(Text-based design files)
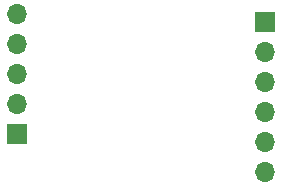
<source format=gbr>
%TF.GenerationSoftware,KiCad,Pcbnew,(7.0.0)*%
%TF.CreationDate,2023-08-01T12:49:58+01:00*%
%TF.ProjectId,TAStable,54415374-6162-46c6-952e-6b696361645f,rev?*%
%TF.SameCoordinates,Original*%
%TF.FileFunction,Soldermask,Bot*%
%TF.FilePolarity,Negative*%
%FSLAX46Y46*%
G04 Gerber Fmt 4.6, Leading zero omitted, Abs format (unit mm)*
G04 Created by KiCad (PCBNEW (7.0.0)) date 2023-08-01 12:49:58*
%MOMM*%
%LPD*%
G01*
G04 APERTURE LIST*
%ADD10R,1.700000X1.700000*%
%ADD11O,1.700000X1.700000*%
G04 APERTURE END LIST*
D10*
%TO.C,J1*%
X141249999Y-93649999D03*
D11*
X141249999Y-96189999D03*
X141249999Y-98729999D03*
X141249999Y-101269999D03*
X141249999Y-103809999D03*
X141249999Y-106349999D03*
%TD*%
D10*
%TO.C,J2*%
X120249999Y-103159999D03*
D11*
X120249999Y-100619999D03*
X120249999Y-98079999D03*
X120249999Y-95539999D03*
X120249999Y-92999999D03*
%TD*%
M02*

</source>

▶ _PROBLEM_
Without the pictures, copy out each entry exactly as it stands.

▶ _SOLUTION FOR THIS TASK_
<source format=gbr>
%TF.GenerationSoftware,KiCad,Pcbnew,(7.0.0)*%
%TF.CreationDate,2023-08-01T12:49:58+01:00*%
%TF.ProjectId,TAStable,54415374-6162-46c6-952e-6b696361645f,rev?*%
%TF.SameCoordinates,Original*%
%TF.FileFunction,Soldermask,Bot*%
%TF.FilePolarity,Negative*%
%FSLAX46Y46*%
G04 Gerber Fmt 4.6, Leading zero omitted, Abs format (unit mm)*
G04 Created by KiCad (PCBNEW (7.0.0)) date 2023-08-01 12:49:58*
%MOMM*%
%LPD*%
G01*
G04 APERTURE LIST*
%ADD10R,1.700000X1.700000*%
%ADD11O,1.700000X1.700000*%
G04 APERTURE END LIST*
D10*
%TO.C,J1*%
X141249999Y-93649999D03*
D11*
X141249999Y-96189999D03*
X141249999Y-98729999D03*
X141249999Y-101269999D03*
X141249999Y-103809999D03*
X141249999Y-106349999D03*
%TD*%
D10*
%TO.C,J2*%
X120249999Y-103159999D03*
D11*
X120249999Y-100619999D03*
X120249999Y-98079999D03*
X120249999Y-95539999D03*
X120249999Y-92999999D03*
%TD*%
M02*

</source>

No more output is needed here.